While a decrease in oxidative stress markers has been previously reported during CR programs (Fukuda et al., 2013), the decrease in 4-HNE was not associated with cardiopulmonary fitness in this study. This may be due to several reasons. First, the CR program at UHN Toronto Rehabilitation consisted of both aerobic exercise and resistance training, which is consistently associated with reduced oxidative stress (Cakir-Atabek et al., 2010). However, resistance training could not be assessed as a predictor of change in oxidative stress markers due to the lack of documentation. Healthy dietary changes were also encouraged during the CR program and may have contributed to the decrease in lipid peroxidation markers. For example, high antioxidant diets such as the traditional Mediterranean diet have previously been shown to reduce plasma oxidative stress markers (Fito et al., 2007). Moreover, cardiovascular medications like statins may also have antioxidant properties (Kruman et al., 1997). Thus, differences in medications and dosing may also confound the relationship between cardiopulmonary fitness and oxidative stress in the present study.

Strengths of the present study include adjustment for clinical and demographic confounders, including age, sex, BMI, cardiopulmonary fitness, history of depression and completion of the CR program. The measurement of multiple lipid peroxidation markers allowed for comprehensive profiling of lipid peroxidation that is relevant in CAD. Also, this study assessed the relationship of lipid peroxidation markers with both depression and depressive symptomology, providing an in-depth analysis of the relationship between lipid peroxidation and depression.

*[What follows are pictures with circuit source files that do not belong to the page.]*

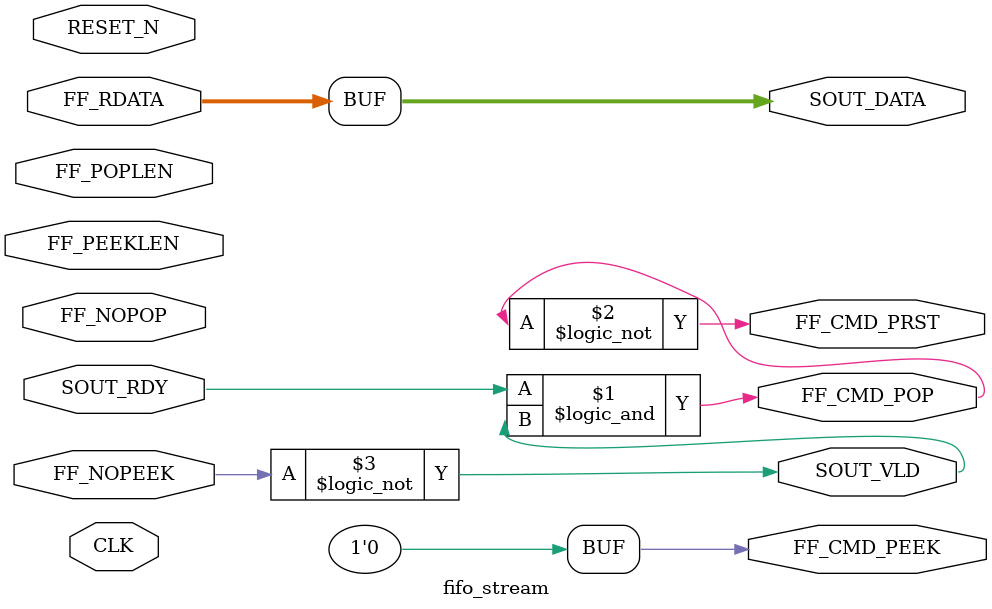
<source format=v>



module fifo_stream(
CLK, RESET_N, FF_CMD_PEEK, FF_CMD_POP, FF_CMD_PRST, FF_RDATA,
FF_PEEKLEN, FF_POPLEN, FF_NOPEEK, FF_NOPOP, SOUT_RDY, SOUT_VLD,
SOUT_DATA
);
parameter FF_ADDR_BITS = 8;
parameter DATA_BITS = 32;
parameter DOUT_REGISTER = 1;
input CLK;
input RESET_N;
output FF_CMD_PEEK;
output FF_CMD_POP;
output FF_CMD_PRST;
input [DATA_BITS-1:0] FF_RDATA;
input [FF_ADDR_BITS:0] FF_PEEKLEN;
input [FF_ADDR_BITS:0] FF_POPLEN;
input FF_NOPEEK;
input FF_NOPOP;
input wire SOUT_RDY;
output wire SOUT_VLD;
output wire [DATA_BITS-1:0] SOUT_DATA;

assign FF_CMD_PEEK = 0;
assign FF_CMD_POP = SOUT_RDY && SOUT_VLD;
assign FF_CMD_PRST = !FF_CMD_POP;
assign SOUT_VLD = !FF_NOPEEK;
assign SOUT_DATA = FF_RDATA;

/*
reg [1:0] state;
reg [1:0] ff_cmd;
reg [2:0] peek_valid_r;

assign FF_CMD_PEEK = ff_cmd == 2;
assign FF_CMD_POP = ff_cmd == 3;
assign FF_CMD_PRST = ff_cmd == 0;
assign SOUT_VLD = peek_valid_r[0 + DOUT_REGISTER];
assign SOUT_DATA = FF_RDATA;

always @(posedge CLK) begin
    peek_valid_r <= { peek_valid_r, (!FF_NOPEEK) && (ff_cmd != 0) };
    if (!RESET_N) begin
	   state <= 0;
	   ff_cmd <= 0;
	   peek_valid_r <= 0;
    end else begin
        if (state == 0) begin
            if (SOUT_RDY && !FF_NOPEEK) begin
                ff_cmd <= 2; // PEEK
                state <= 1;
            end
        end else if (state == 1) begin
            ff_cmd <= (SOUT_VLD && SOUT_RDY) ? 3 : 2; // POP or PEEK
            if (!SOUT_RDY) begin
                ff_cmd <= 0;
                peek_valid_r <= 0;
                state <= 0;
            end
        end
    end
end
*/

endmodule

</source>
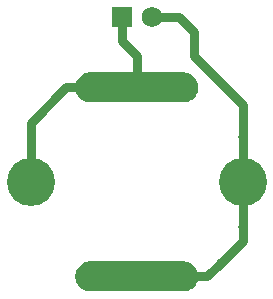
<source format=gtl>
G04 #@! TF.GenerationSoftware,KiCad,Pcbnew,6.0.0-rc1-unknown-7dfc4e3~65~ubuntu18.04.1*
G04 #@! TF.CreationDate,2018-07-28T12:07:41+05:30*
G04 #@! TF.ProjectId,airmount,6169726D6F756E742E6B696361645F70,rev?*
G04 #@! TF.SameCoordinates,Original*
G04 #@! TF.FileFunction,Copper,L1,Top,Signal*
G04 #@! TF.FilePolarity,Positive*
%FSLAX46Y46*%
G04 Gerber Fmt 4.6, Leading zero omitted, Abs format (unit mm)*
G04 Created by KiCad (PCBNEW 6.0.0-rc1-unknown-7dfc4e3~65~ubuntu18.04.1) date Sat Jul 28 12:07:41 2018*
%MOMM*%
%LPD*%
G01*
G04 APERTURE LIST*
G04 #@! TA.AperFunction,ComponentPad*
%ADD10C,4.064000*%
G04 #@! TD*
G04 #@! TA.AperFunction,Conductor*
%ADD11C,0.100000*%
G04 #@! TD*
G04 #@! TA.AperFunction,ComponentPad*
%ADD12C,2.540000*%
G04 #@! TD*
G04 #@! TA.AperFunction,ComponentPad*
%ADD13R,1.750000X1.750000*%
G04 #@! TD*
G04 #@! TA.AperFunction,ComponentPad*
%ADD14C,1.750000*%
G04 #@! TD*
G04 #@! TA.AperFunction,ViaPad*
%ADD15C,0.800000*%
G04 #@! TD*
G04 #@! TA.AperFunction,Conductor*
%ADD16C,0.762000*%
G04 #@! TD*
G04 APERTURE END LIST*
D10*
G04 #@! TO.P,M1,2*
G04 #@! TO.N,GND*
X135991600Y-88900000D03*
G04 #@! TO.P,M1,1*
G04 #@! TO.N,Net-(J1-Pad1)*
X118008400Y-88900000D03*
G04 #@! TD*
D11*
G04 #@! TO.N,GND*
G04 #@! TO.C,M2*
G36*
X131061482Y-95637114D02*
X131184765Y-95655402D01*
X131305662Y-95685685D01*
X131423008Y-95727672D01*
X131535674Y-95780959D01*
X131642574Y-95845033D01*
X131742679Y-95919276D01*
X131835026Y-96002973D01*
X131918723Y-96095320D01*
X131992966Y-96195425D01*
X132057040Y-96302325D01*
X132110327Y-96414991D01*
X132152314Y-96532337D01*
X132182597Y-96653234D01*
X132200885Y-96776517D01*
X132207000Y-96900999D01*
X132207000Y-96901001D01*
X132200885Y-97025483D01*
X132182597Y-97148766D01*
X132152314Y-97269663D01*
X132110327Y-97387009D01*
X132057040Y-97499675D01*
X131992966Y-97606575D01*
X131918723Y-97706680D01*
X131835026Y-97799027D01*
X131742679Y-97882724D01*
X131642574Y-97956967D01*
X131535674Y-98021041D01*
X131423008Y-98074328D01*
X131305662Y-98116315D01*
X131184765Y-98146598D01*
X131061482Y-98164886D01*
X130937000Y-98171001D01*
X123063000Y-98171001D01*
X122938518Y-98164886D01*
X122815235Y-98146598D01*
X122694338Y-98116315D01*
X122576992Y-98074328D01*
X122464326Y-98021041D01*
X122357426Y-97956967D01*
X122257321Y-97882724D01*
X122164974Y-97799027D01*
X122081277Y-97706680D01*
X122007034Y-97606575D01*
X121942960Y-97499675D01*
X121889673Y-97387009D01*
X121847686Y-97269663D01*
X121817403Y-97148766D01*
X121799115Y-97025483D01*
X121793000Y-96901001D01*
X121793000Y-96900999D01*
X121799115Y-96776517D01*
X121817403Y-96653234D01*
X121847686Y-96532337D01*
X121889673Y-96414991D01*
X121942960Y-96302325D01*
X122007034Y-96195425D01*
X122081277Y-96095320D01*
X122164974Y-96002973D01*
X122257321Y-95919276D01*
X122357426Y-95845033D01*
X122464326Y-95780959D01*
X122576992Y-95727672D01*
X122694338Y-95685685D01*
X122815235Y-95655402D01*
X122938518Y-95637114D01*
X123063000Y-95630999D01*
X130937000Y-95630999D01*
X131061482Y-95637114D01*
X131061482Y-95637114D01*
G37*
D12*
G04 #@! TD*
G04 #@! TO.P,M2,2*
G04 #@! TO.N,GND*
X127000000Y-96901000D03*
D11*
G04 #@! TO.N,Net-(J1-Pad1)*
G04 #@! TO.C,M2*
G36*
X131061482Y-79635114D02*
X131184765Y-79653402D01*
X131305662Y-79683685D01*
X131423008Y-79725672D01*
X131535674Y-79778959D01*
X131642574Y-79843033D01*
X131742679Y-79917276D01*
X131835026Y-80000973D01*
X131918723Y-80093320D01*
X131992966Y-80193425D01*
X132057040Y-80300325D01*
X132110327Y-80412991D01*
X132152314Y-80530337D01*
X132182597Y-80651234D01*
X132200885Y-80774517D01*
X132207000Y-80898999D01*
X132207000Y-80899001D01*
X132200885Y-81023483D01*
X132182597Y-81146766D01*
X132152314Y-81267663D01*
X132110327Y-81385009D01*
X132057040Y-81497675D01*
X131992966Y-81604575D01*
X131918723Y-81704680D01*
X131835026Y-81797027D01*
X131742679Y-81880724D01*
X131642574Y-81954967D01*
X131535674Y-82019041D01*
X131423008Y-82072328D01*
X131305662Y-82114315D01*
X131184765Y-82144598D01*
X131061482Y-82162886D01*
X130937000Y-82169001D01*
X123063000Y-82169001D01*
X122938518Y-82162886D01*
X122815235Y-82144598D01*
X122694338Y-82114315D01*
X122576992Y-82072328D01*
X122464326Y-82019041D01*
X122357426Y-81954967D01*
X122257321Y-81880724D01*
X122164974Y-81797027D01*
X122081277Y-81704680D01*
X122007034Y-81604575D01*
X121942960Y-81497675D01*
X121889673Y-81385009D01*
X121847686Y-81267663D01*
X121817403Y-81146766D01*
X121799115Y-81023483D01*
X121793000Y-80899001D01*
X121793000Y-80898999D01*
X121799115Y-80774517D01*
X121817403Y-80651234D01*
X121847686Y-80530337D01*
X121889673Y-80412991D01*
X121942960Y-80300325D01*
X122007034Y-80193425D01*
X122081277Y-80093320D01*
X122164974Y-80000973D01*
X122257321Y-79917276D01*
X122357426Y-79843033D01*
X122464326Y-79778959D01*
X122576992Y-79725672D01*
X122694338Y-79683685D01*
X122815235Y-79653402D01*
X122938518Y-79635114D01*
X123063000Y-79628999D01*
X130937000Y-79628999D01*
X131061482Y-79635114D01*
X131061482Y-79635114D01*
G37*
D12*
G04 #@! TD*
G04 #@! TO.P,M2,1*
G04 #@! TO.N,Net-(J1-Pad1)*
X127000000Y-80899000D03*
D13*
G04 #@! TO.P,J1,1*
G04 #@! TO.N,Net-(J1-Pad1)*
X125780800Y-74941800D03*
D14*
G04 #@! TO.P,J1,2*
G04 #@! TO.N,GND*
X128280800Y-74941800D03*
G04 #@! TD*
D15*
G04 #@! TO.N,GND*
X135991600Y-85090000D03*
X135991600Y-92710000D03*
X134112000Y-95758000D03*
X134366000Y-80772000D03*
G04 #@! TD*
D16*
G04 #@! TO.N,GND*
X132969000Y-96901000D02*
X127000000Y-96901000D01*
X135991600Y-93878400D02*
X134112000Y-95758000D01*
X135991600Y-88900000D02*
X135991600Y-92710000D01*
X130567800Y-74941800D02*
X128280800Y-74941800D01*
X131826000Y-76200000D02*
X130567800Y-74941800D01*
X131826000Y-78232000D02*
X131826000Y-76200000D01*
X135991600Y-88900000D02*
X135991600Y-85090000D01*
X135991600Y-82397600D02*
X134366000Y-80772000D01*
X135991600Y-85090000D02*
X135991600Y-82397600D01*
X135991600Y-92710000D02*
X135991600Y-93878400D01*
X134112000Y-95758000D02*
X132969000Y-96901000D01*
X134366000Y-80772000D02*
X131826000Y-78232000D01*
G04 #@! TO.N,Net-(J1-Pad1)*
X125780800Y-77012800D02*
X127000000Y-78232000D01*
X125780800Y-74941800D02*
X125780800Y-77012800D01*
X127000000Y-78232000D02*
X127000000Y-80899000D01*
X118008400Y-85598000D02*
X118008400Y-88900000D01*
X118008400Y-83921600D02*
X118008400Y-85598000D01*
X127000000Y-80899000D02*
X121031000Y-80899000D01*
X121031000Y-80899000D02*
X118008400Y-83921600D01*
G04 #@! TD*
M02*

</source>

This study was limited by the small sample size of depressed patients compared to the non-depressed group. However, the proportion of patients who met criteria for MDD in the present study is representative of the prevalence of depression in CAD patients (Huffman et al., 2013). Another limitation of this study was that it assessed peripheral markers as indicators of brain physiology. However, it has been shown previously that peripheral lipid peroxidation markers correlate with neuropathy in psychiatric disorders (Versace et al., 2014). In addition, we have previously shown associations between peripheral oxidative stress markers and antidepressant response in patients with CAD (Mazereeuw et al., 2017), further validating peripheral markers of lipid peroxidation as predictors of depression outcomes.

In summary, we showed that in a sample of patients with CAD, 4-HNE was increased significantly in those who were depressed compared to those who were not. Additionally, a decrease in 4-HNE was correlated with a decrease in depressive symptoms over a 6-month period of CR. These findings suggest 4-HNE may be an important marker of depressive symptoms in CAD and suggest a specific role of 4-HNE in the development and progression of depression. Despite a lack of association with cardiopulmonary fitness, a decrease in 4-HNE over CR indicates that lifestyle changes and pharmacotherapy could play an important role in modulating oxidative stress. Future studies should emphasize assessment of the oxidative balance by including markers of exogenous and endogenous antioxidants as well as a greater number of depressed patients.